Find Derivative: Solve G'(3) Problem

[Teh]

View attachment 6132

Does it want me to plug in G'(3) into the equation?

 

[MarkFL]

We are told:

\(\displaystyle G(x)=6f(x)-g(x)\)

And so we know:

\(\displaystyle G'(x)=6f'(x)-g'(x)\)

which means:

\(\displaystyle G'(3)=6f'(3)-g'(3)\)

So, what you need to do is determine from the graph the values of $f'(3)$ and $g'(3)$, and plug them into the above...:D

 

[Teh]

We are told:

\(\displaystyle G(x)=6f(x)-g(x)\)

And so we know:

\(\displaystyle G'(x)=6f'(x)-g'(x)\)

which means:

\(\displaystyle G'(3)=6f'(3)-g'(3)\)

So, what you need to do is determine from the graph the values of $f'(3)$ and $g'(3)$, and plug them into the above...:D

will it be -26 when G'(3)

 

[MarkFL]

will it be -26 when G'(3)

What values do you get from the graph for $f'(3)$ and $g'(3)$?

 

[Teh]

What values do you get from the graph for $f'(3)$ and $g'(3)$?

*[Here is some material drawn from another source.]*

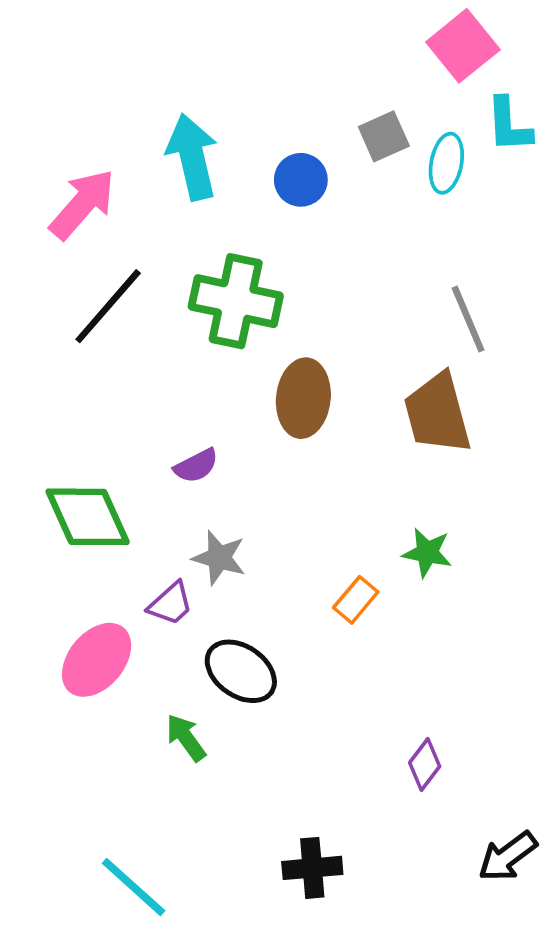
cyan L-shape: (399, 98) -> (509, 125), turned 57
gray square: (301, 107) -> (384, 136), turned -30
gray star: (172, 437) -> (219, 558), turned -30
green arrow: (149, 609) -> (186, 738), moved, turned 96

you get f'(3) = 6 and g'(3) = 1

 

[MarkFL]

Around $x=3$, observe that for every increase of 1 unit in $x$, we find $f$ decreases by 3 units...thus $f'(3)=-3$, and I agree that $g'(3)=1$.

 

[Teh]

Around $x=3$, observe that for every increase of 1 unit in $x$, we find $f$ decreases by 3 units...thus $f'(3)=-3$, and I agree that $g'(3)=1$.

how did you get -3 from f'(3)?

 

[MarkFL]

how did you get -3 from f'(3)?

Rise over run...rise is -3 when run is 1...:D